Abnormal myocardial long-chain fatty acid uptake is suspected of being involved in certain types of heart disease, but the mechanism by which the heart takes up long-chain fatty acids remains unclear. The sulfo-N-succinimidyl derivatives of long-chain fatty acids have been reported to undergo covalent binding to a membrane protein and to irreversibly inhibit the transport of long-chain fatty acids by rat adipocytes (Harmon et al., 1991). It has been suggested that the membrane protein bound by these derivatives is a candidate transporter for long-chain fatty acids in adipocytes. However, myocardial membrane long-chain fatty acid-binding proteins have not yet been fully investigated. Rat hearts were isolated and perfused with a sulfo-N-succinimidyl derivative of tritium-labeled palmitate ([3H]SSP). Then the [3H]SSP-binding protein was characterized by sodium dodecyl sulfate polyacrylamide gel electrophoresis (SDS-PAGE) autoradiography and histological autoradiography. Myocardial palmitic acid uptake was examined after pretreatment of isolated perfused rat hearts with SSP. The SSP-binding protein was isolated from bovine hearts by successive chromatography, and the amino acid sequences of lysylendopeptidase-digested peptide fragments were determined. SDS-PAGE autoradiography revealed that [3H]SSP bound to an 85–90 kDa protein derived from the myocardial microsomal fraction, and histological autoradiography demonstrated that [3H]SSP radioactivity was localized to the myocardial cell membrane. Pre-incubation with SSP inhibited palmitic acid uptake by isolated perfused rat hearts.

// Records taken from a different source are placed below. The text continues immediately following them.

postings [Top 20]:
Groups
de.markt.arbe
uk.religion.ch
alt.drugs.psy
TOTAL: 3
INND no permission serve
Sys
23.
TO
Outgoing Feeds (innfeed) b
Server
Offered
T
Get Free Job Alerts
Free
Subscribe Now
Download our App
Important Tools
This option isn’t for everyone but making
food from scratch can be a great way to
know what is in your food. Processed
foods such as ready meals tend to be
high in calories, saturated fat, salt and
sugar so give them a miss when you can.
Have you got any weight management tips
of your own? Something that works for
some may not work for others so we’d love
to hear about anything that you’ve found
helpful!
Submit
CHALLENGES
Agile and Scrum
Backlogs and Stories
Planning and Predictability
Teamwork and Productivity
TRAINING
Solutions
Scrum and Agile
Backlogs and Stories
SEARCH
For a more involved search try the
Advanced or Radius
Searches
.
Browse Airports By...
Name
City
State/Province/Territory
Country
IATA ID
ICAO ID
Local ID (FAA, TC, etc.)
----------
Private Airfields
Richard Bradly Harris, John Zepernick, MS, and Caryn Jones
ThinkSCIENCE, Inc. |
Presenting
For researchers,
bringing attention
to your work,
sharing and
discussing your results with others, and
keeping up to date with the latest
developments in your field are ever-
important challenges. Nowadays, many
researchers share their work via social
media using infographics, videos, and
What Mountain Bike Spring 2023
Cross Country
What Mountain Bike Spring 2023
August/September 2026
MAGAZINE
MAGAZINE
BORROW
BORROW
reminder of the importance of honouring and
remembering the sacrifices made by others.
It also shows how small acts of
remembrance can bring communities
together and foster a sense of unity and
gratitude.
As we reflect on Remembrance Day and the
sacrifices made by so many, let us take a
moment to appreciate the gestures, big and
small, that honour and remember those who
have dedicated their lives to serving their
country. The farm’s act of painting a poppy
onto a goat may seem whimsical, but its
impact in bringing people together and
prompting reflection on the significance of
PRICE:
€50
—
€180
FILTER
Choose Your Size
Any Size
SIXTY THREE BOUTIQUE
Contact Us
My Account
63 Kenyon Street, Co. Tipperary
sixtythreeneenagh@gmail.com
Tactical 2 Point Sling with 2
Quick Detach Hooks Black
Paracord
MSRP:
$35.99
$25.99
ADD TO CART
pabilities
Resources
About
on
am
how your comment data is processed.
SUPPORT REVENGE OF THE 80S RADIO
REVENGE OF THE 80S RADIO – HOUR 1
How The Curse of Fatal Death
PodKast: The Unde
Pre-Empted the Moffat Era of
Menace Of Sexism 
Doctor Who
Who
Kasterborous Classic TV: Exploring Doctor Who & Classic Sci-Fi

A [3H]SSP-binding protein was also found in canine and bovine hearts, and was isolated from the bovine cardiac membrane fraction. Amino acid sequencing revealed that four peptide fragments showed strong sequence homology with rat adipocyte membrane protein, which is implicated in the binding or transport of long-chain fatty acids (Abumrad et al., 1993). We conclude that the SSP-binding protein is localized to the myocardial cell membrane and might be involved in the uptake or transport of long-chain fatty acids.